[[ Supplied data, beginning ]]

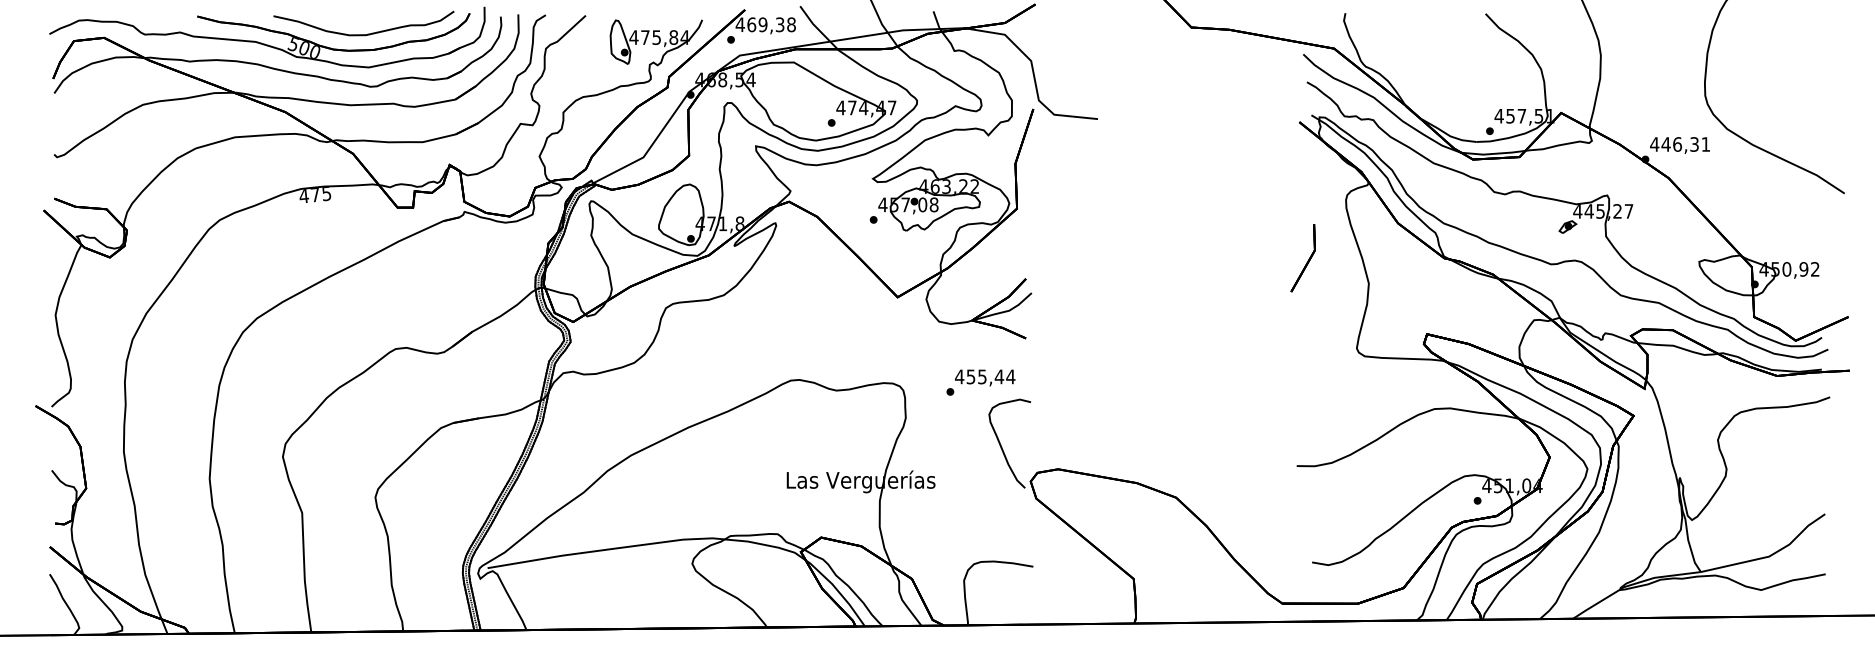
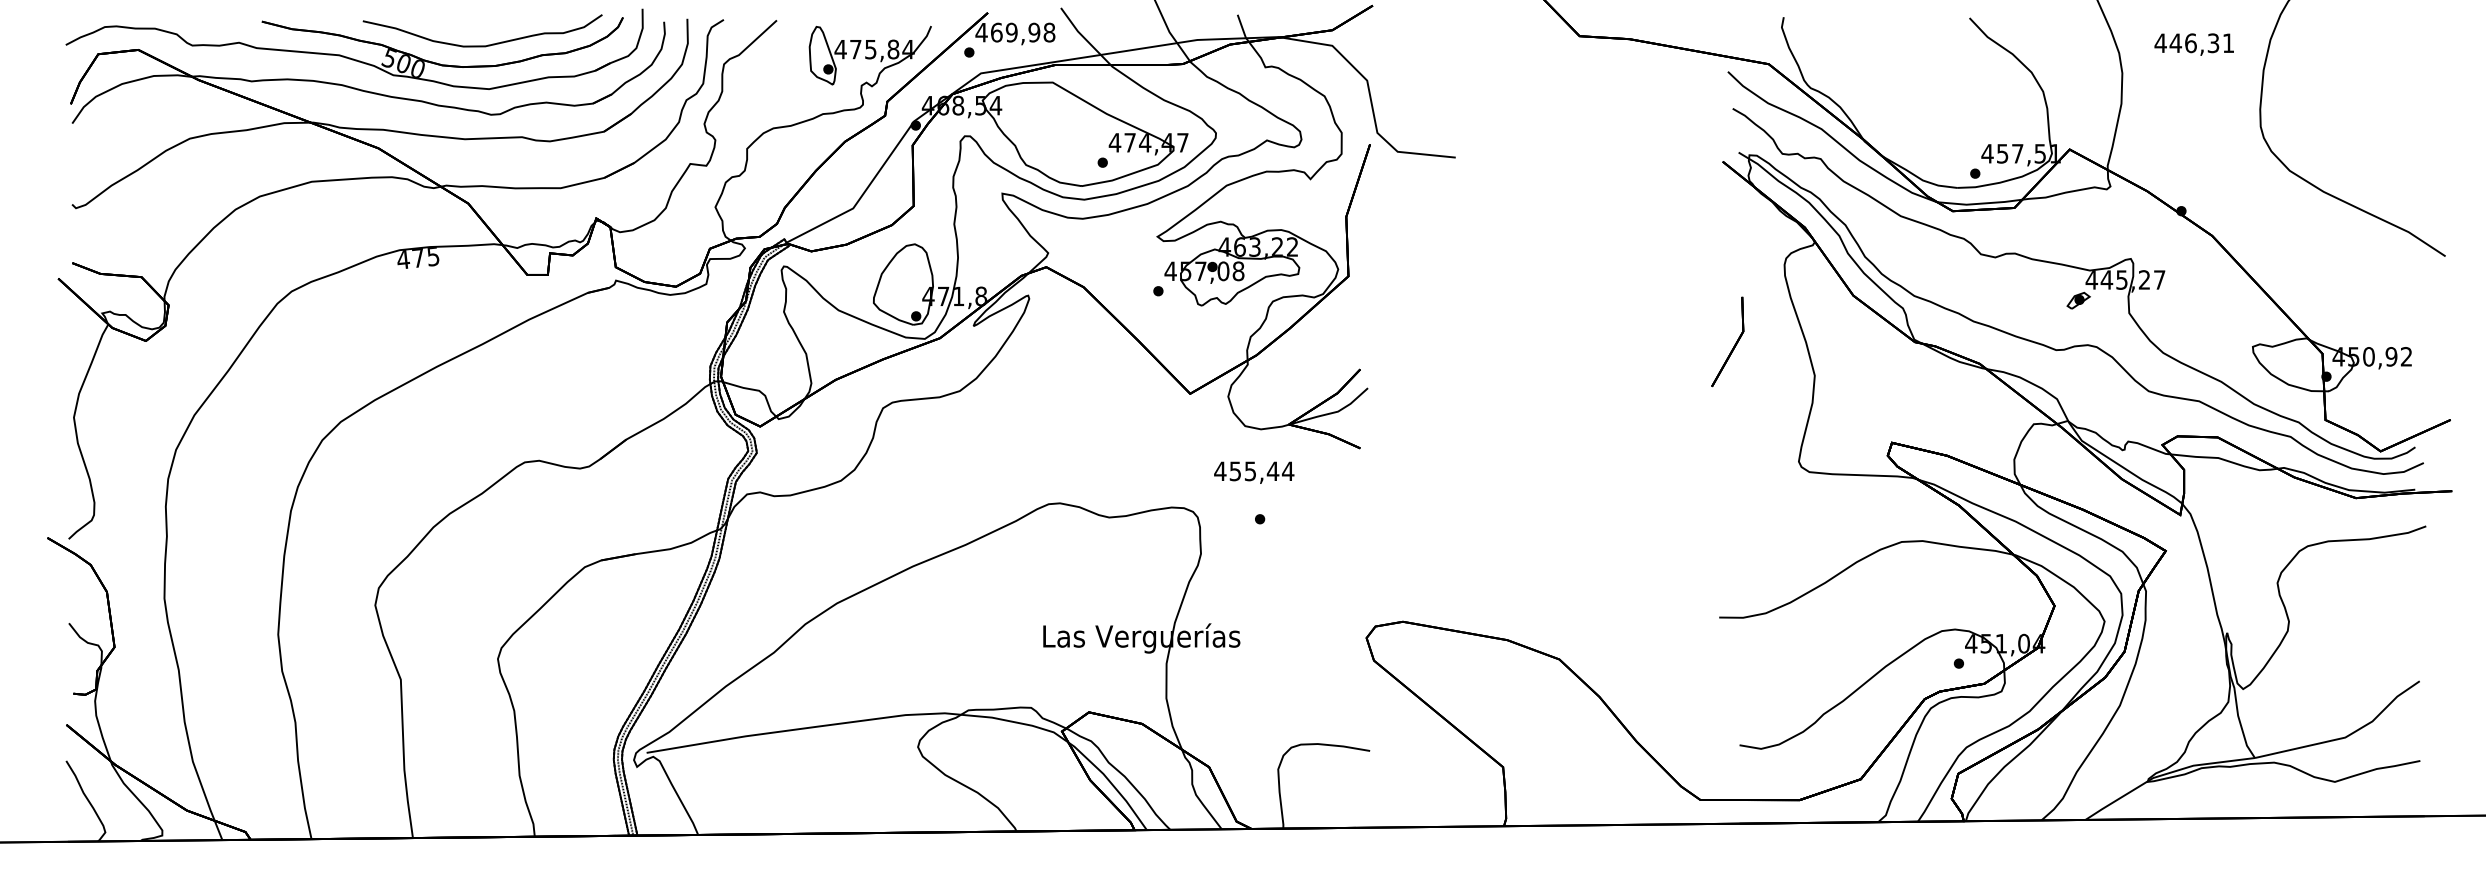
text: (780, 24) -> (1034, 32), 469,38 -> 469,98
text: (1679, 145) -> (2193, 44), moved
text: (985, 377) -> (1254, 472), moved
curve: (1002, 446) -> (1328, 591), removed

[[ Supplied data, end ]]
[[ Supplied data, beginning ]]

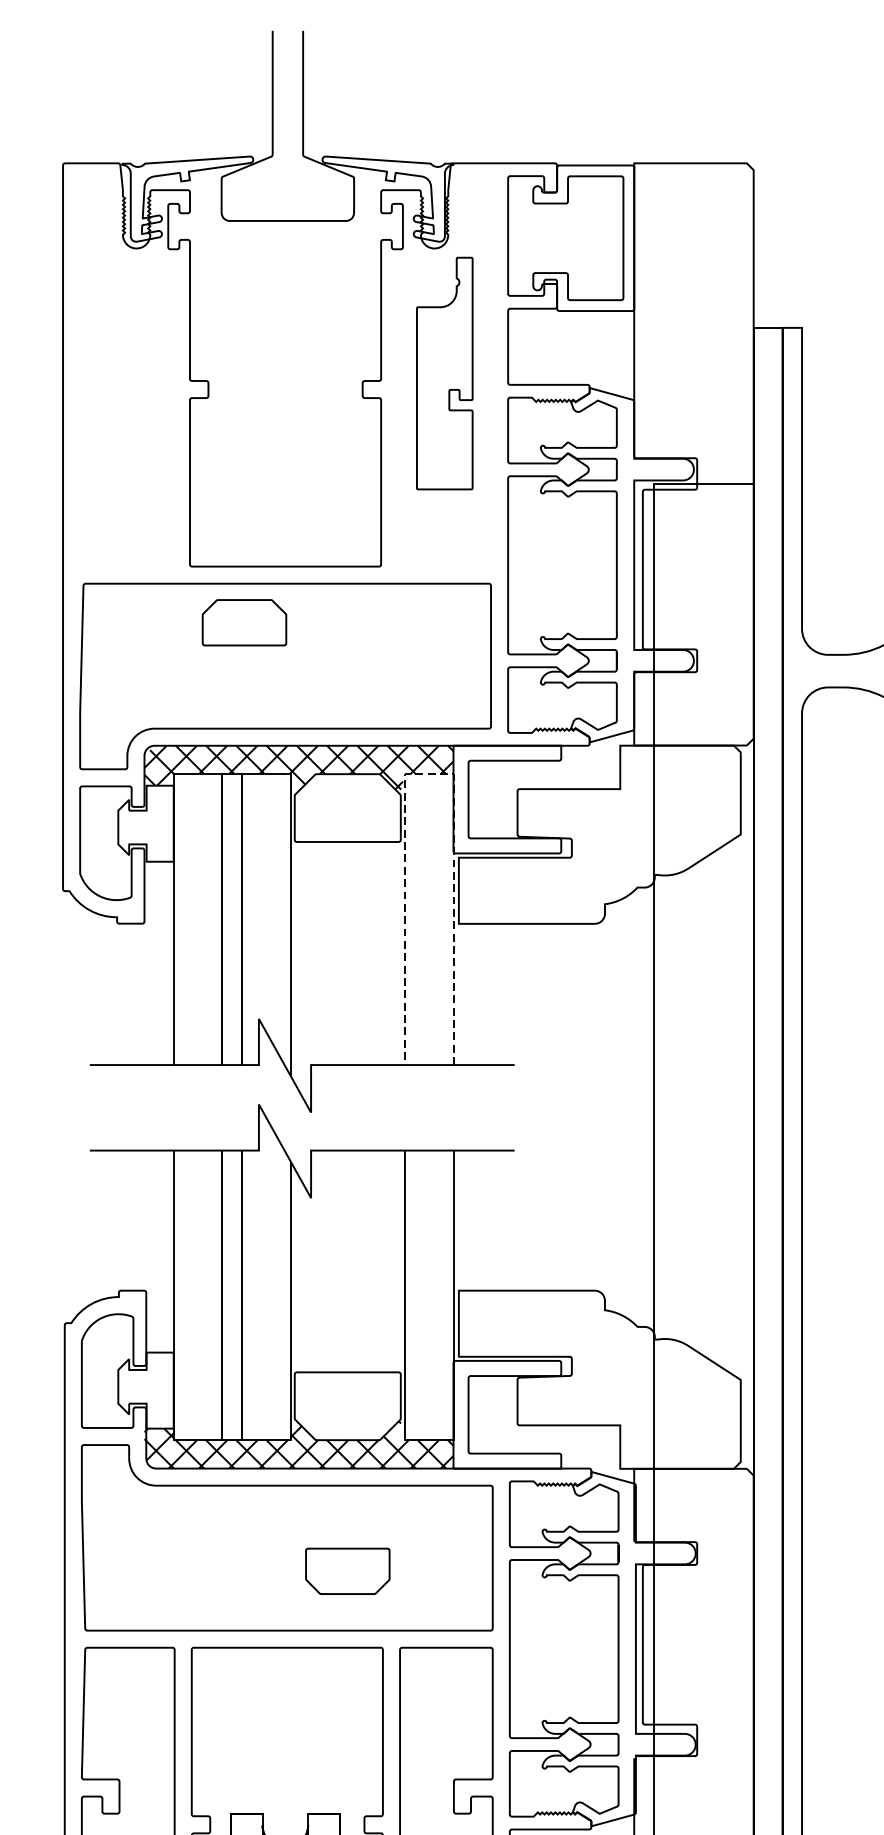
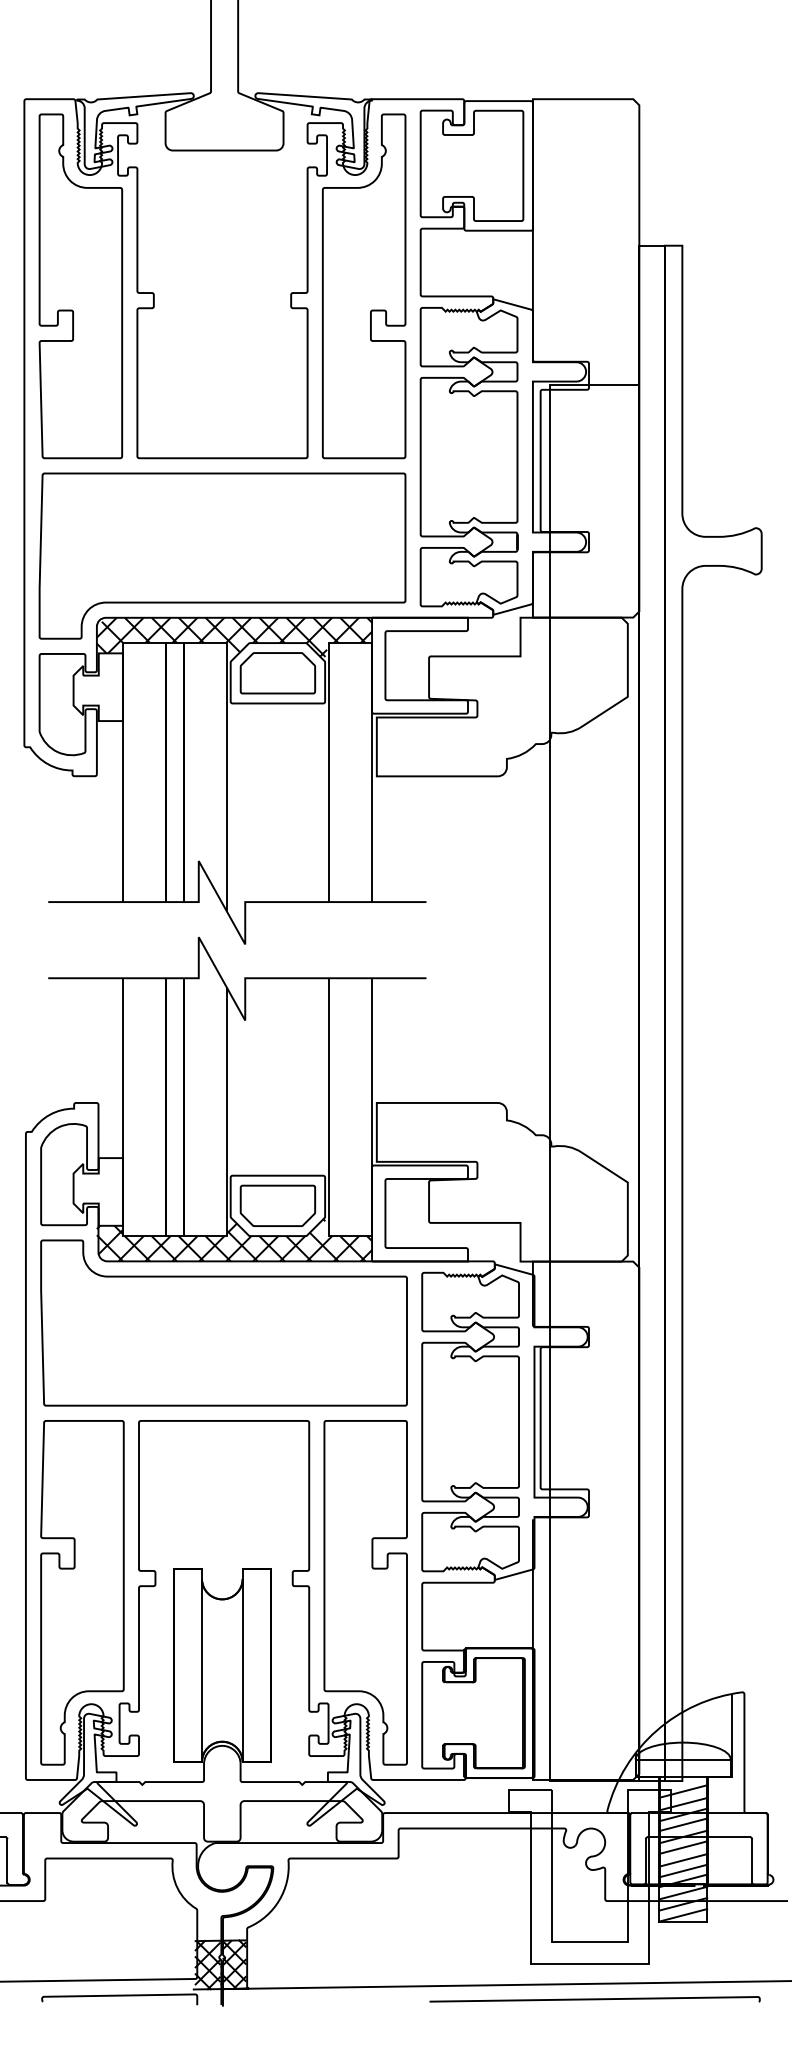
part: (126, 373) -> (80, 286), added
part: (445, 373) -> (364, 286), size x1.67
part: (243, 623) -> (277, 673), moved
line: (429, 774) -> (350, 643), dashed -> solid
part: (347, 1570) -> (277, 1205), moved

[[ Supplied data, end ]]

The problem
Copy out only the lines above from the one with "line: (429, 774)" to the one with "part: (347, 1570) -> (277, 1205), moved", inclusive, exactly as they stand.

Exercise result
line: (429, 774) -> (350, 643), dashed -> solid
part: (347, 1570) -> (277, 1205), moved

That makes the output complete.